En la forma en que ha logrado reprimir toda forma de protesta organizada, en su empecinamiento en seguir en el poder y en el aislamiento y la miseria material a que el castrismo ha condenado a su pueblo, Cuba se parece a la Rumanía de Nicolae Ceausescu. En una reciente entrevista con ABC, el general disidente cubano Ruiz Matoses reveló que la cúpula castrista vive obsesionada con la posibilidad de un final à la Ceausescu.

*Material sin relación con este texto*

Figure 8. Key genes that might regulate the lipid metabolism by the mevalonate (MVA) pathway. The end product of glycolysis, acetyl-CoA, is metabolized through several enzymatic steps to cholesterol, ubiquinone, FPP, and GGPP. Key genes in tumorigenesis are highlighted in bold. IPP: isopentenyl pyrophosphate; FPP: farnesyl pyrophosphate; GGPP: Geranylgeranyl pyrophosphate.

En la víspera de la Navidad de 1989, miles de rumanos salieron a la calle en la antigua ciudad austrohúngara de Timisoara a decir basta. El régimen respondió con detenciones masivas, torturas y asesinatos a tiros de manifestantes. Como hace ahora Díaz-Canel, Ceausescu convocó a los partidarios que creía tener aún a marchar contra los agentes del imperialismo que le repudiaban también en Bucarest. Pero las cosas no tenían marcha atrás. A las calles de Bucarest salieron trabajadores, sí, pero no los esclavos del miedo que esperaba Ceausescu. Columnas de obreros de las fábricas de las afueras desfilaron con menos orden de lo habitual hacia el centro. No a jalear al dictador frente a la turba traidora y reaccionaria, sino a enfrentarse a las balas del Ejército y la Securitate y conquistar a cualquier precio su libertad y su futuro.

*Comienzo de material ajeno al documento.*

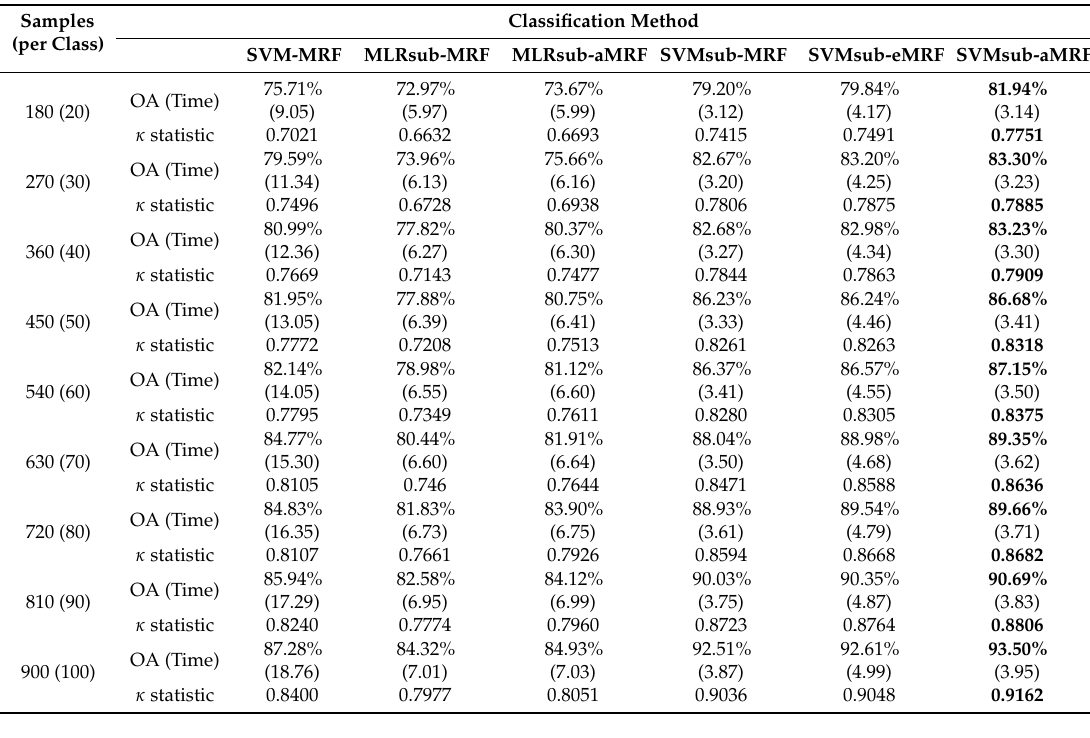
Table 5. Overall classification accuracies (in percent) and κ statistic values obtained by the various tested methods for the ROSIS University of Pavia data set scene using different numbers of training samples. The computational costs (in parentheses) are also presented. Both the total number of samples used and the (approximate) number of training samples per class (in parentheses) are shown.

A las pocas horas del inicio de lo que había de ser una sucesión más de eslóganes vacíos y mentiras, Ceausescu huía del Comité Central en helicóptero. El Ejército, que se había pasado al lado del pueblo, le ejecutaría poco después junto a su esposa en una base militar de la ciudad de Targoviste.
Treinta años después de deshacerse del tirano, Rumanía es parte de la Unión Europea y de la OTAN. Es una democracia y no ha dejado de mejorar desde entonces en todos los indicadores de desarrollo. Cuba puede estar cerca de lo mismo. Que lo consiga dependerá de la suerte, de la fe y del heroísmo de los propios cubanos. Pero también de que la comunidad internacional no lance al régimen un salvavidas en forma de operación humanitaria. No haría más que poner un parche a lo que hace mucho que está roto, y daría a la dictadura una oportunidad de recomponerse.
Para vergüenza de los españoles, una de las pocas cosas seguras es que nuestro Gobierno no se pondrá del lado del pueblo cubano.